Planned Research Projects

A01: Measurement of “Weak Interactions” for Material Symbiosis

A01-1 Visualization of symbiotic interfaces and cellular responses

In this planned research, the dynamics of the plasma membrane, which is an interface for materials to contact cells first, is comprehensively visualized on a nanoscale with the use of high-speed live-cell atomic force microscopy. Fluorescence bioimaging is conducted to simultaneously observe cellular responses triggered by the material-cell interaction at the plasma membrane, in the cytoplasm, and in each organelle. Taking full advantage of this correlative imaging, we will provide a better understanding of how the “weak interaction” leads to rejection, stealth (avoidance), or tolerance and, by in detail decoding such processes, contribute to the achievement of “material symbiosis.”

  • Yusuke Ohba
    Professor, Department of Cell Physiology, Faculty of Medicine, Hokkaido University
  • Yoichiro Fujioka
    Associate Professor, Department of Cell Physiology, Faculty of Medicine, Hokkaido University
  • Maho Amano
    Specially Appointed Associate Professor, Department of Cell Physiology, Faculty of Medicine, Hokkaido University
  • Aiko Yoshida
    Assistant Professor, Department of Cell Physiology, Faculty of Medicine, Hokkaido University
  • Sayaka Kashiwagi
    Assistant Professor, Department of Cell Physiology, Faculty of Medicine, Hokkaido University
  • Tomoko Kamasaki
    Specially Appointed Assistant Professor, Department of Cell Physiology, Faculty of Medicine, Hokkaido University
  • Aya Sato
    Postdoc, Department of Cell Physiology, Faculty of Medicine, Hokkaido University

A01-2 Quantification and structural analysis of weak intermolecular recognition of cell surface proteins

In the A01-2 planned research, we will comprehensively analyze binding modes between “immune cell surface receptors” and “physiological ligands” or “artificial materials,” to extract physicochemical and structural features which are essential for the establishment of material symbiosis. Immune cell surface receptors and materials are thought to form dynamic complexes with “weak and fast” interactions. We will combine multiple physicochemical measurements with X-ray crystallography, small-angle X-ray scattering, and cryo-electron microscopy to elucidate the molecular basis for such unique interactions achieving material symbiosis.

Excerpted data
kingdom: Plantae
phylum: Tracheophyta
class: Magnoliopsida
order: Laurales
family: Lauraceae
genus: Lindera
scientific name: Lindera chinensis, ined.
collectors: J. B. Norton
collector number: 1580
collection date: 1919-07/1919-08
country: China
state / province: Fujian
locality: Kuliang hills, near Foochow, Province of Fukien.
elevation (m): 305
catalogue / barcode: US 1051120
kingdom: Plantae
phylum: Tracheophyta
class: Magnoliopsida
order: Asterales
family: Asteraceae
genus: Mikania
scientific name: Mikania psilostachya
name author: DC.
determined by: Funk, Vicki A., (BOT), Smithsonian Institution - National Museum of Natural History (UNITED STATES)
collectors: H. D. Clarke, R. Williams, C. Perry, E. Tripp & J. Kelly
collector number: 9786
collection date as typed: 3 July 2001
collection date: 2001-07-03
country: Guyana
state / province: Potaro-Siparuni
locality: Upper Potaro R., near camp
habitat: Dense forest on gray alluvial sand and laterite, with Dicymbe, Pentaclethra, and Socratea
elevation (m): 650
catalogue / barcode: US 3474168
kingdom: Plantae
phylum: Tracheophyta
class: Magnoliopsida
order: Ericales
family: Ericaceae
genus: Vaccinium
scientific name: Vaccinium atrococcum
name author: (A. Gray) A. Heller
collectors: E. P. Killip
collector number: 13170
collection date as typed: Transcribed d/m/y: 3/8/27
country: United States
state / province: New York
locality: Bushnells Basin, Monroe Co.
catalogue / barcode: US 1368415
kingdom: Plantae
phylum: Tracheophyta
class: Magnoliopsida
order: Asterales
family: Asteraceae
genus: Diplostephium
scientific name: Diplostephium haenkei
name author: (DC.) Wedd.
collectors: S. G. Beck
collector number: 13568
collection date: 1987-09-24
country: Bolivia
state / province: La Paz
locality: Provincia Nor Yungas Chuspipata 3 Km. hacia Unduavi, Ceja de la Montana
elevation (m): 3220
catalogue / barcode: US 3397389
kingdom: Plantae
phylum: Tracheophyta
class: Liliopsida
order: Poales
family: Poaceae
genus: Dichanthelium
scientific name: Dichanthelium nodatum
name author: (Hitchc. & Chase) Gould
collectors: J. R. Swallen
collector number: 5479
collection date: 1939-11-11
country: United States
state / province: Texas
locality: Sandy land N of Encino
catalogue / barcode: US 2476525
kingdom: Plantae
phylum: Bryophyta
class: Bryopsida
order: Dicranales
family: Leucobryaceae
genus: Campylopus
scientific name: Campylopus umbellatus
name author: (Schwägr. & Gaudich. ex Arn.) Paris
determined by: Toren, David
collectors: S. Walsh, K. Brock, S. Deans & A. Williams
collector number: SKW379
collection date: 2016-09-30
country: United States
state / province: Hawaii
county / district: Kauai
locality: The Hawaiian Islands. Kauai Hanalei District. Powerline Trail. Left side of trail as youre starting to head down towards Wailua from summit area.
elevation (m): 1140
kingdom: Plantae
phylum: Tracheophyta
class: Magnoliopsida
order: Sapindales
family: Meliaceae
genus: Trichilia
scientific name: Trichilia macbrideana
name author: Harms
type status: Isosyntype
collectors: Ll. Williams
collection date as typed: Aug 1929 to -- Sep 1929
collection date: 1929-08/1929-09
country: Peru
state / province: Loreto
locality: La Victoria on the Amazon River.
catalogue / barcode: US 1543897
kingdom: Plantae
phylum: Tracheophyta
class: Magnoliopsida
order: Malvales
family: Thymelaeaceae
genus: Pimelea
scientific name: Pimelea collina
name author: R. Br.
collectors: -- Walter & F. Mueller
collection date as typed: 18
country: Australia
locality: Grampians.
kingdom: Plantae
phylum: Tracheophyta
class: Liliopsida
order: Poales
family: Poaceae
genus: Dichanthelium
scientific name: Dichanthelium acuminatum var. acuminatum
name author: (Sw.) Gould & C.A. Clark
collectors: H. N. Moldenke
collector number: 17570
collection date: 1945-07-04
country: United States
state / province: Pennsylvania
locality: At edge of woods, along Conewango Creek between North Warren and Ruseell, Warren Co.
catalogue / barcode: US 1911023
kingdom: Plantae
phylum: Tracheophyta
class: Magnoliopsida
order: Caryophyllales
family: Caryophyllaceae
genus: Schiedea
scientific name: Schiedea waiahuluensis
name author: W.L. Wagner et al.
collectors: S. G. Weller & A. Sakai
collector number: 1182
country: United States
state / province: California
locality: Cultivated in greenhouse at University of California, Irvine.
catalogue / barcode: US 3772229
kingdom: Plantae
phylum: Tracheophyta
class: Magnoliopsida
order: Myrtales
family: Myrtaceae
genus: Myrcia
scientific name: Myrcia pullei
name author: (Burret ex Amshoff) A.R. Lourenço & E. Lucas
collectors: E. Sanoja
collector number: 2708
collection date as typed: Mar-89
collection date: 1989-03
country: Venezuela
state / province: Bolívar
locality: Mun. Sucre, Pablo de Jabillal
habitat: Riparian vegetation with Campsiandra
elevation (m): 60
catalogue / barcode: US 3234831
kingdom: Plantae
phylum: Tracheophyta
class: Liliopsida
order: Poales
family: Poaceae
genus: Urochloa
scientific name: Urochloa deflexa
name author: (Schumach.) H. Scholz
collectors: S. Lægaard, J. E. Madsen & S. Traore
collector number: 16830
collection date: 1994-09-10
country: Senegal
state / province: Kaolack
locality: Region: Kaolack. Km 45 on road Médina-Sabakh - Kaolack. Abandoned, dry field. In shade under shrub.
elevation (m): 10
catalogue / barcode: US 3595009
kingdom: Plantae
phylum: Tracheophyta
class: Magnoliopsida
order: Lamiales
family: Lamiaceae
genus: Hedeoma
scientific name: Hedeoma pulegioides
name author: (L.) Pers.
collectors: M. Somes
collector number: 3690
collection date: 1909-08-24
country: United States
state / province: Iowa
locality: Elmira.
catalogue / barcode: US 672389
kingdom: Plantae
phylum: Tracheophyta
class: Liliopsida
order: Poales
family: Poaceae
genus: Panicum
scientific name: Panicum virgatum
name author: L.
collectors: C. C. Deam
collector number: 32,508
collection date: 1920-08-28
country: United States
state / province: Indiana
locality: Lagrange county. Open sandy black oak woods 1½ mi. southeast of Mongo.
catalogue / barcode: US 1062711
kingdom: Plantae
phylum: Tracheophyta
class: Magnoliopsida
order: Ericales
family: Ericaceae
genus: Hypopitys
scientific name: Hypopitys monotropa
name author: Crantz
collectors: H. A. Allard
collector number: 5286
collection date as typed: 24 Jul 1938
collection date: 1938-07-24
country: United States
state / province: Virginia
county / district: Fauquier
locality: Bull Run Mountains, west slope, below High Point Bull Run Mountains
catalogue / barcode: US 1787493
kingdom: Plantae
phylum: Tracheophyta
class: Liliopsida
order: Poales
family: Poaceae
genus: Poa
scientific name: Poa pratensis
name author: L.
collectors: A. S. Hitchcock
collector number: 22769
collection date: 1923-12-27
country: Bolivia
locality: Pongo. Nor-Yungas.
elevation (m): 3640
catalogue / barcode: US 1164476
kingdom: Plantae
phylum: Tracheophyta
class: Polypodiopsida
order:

Questions on the material
1/ According to the planned research projects page, what technique does A01-1 use to visualize plasma membrane dynamics on a nanoscale?
2/ Reproduce the part of the planned research projects page that opens with the words containing "A01-2 Quantification and" and closes with "achieving material symbiosis.".
3/ Based on the planned research projects page, why does project A01-1 focus on the dynamics of the plasma membrane?

Responses in order
1/ High-speed live-cell atomic force microscopy.

2/
A01-2 Quantification and structural analysis of weak intermolecular recognition of cell surface proteins

In the A01-2 planned research, we will comprehensively analyze binding modes between “immune cell surface receptors” and “physiological ligands” or “artificial materials,” to extract physicochemical and structural features which are essential for the establishment of material symbiosis. Immune cell surface receptors and materials are thought to form dynamic complexes with “weak and fast” interactions. We will combine multiple physicochemical measurements with X-ray crystallography, small-angle X-ray scattering, and cryo-electron microscopy to elucidate the molecular basis for such unique interactions achieving material symbiosis.

3/ The plasma membrane is the interface where materials first contact cells. Visualizing its dynamics therefore shows the site of the initial material-cell interaction.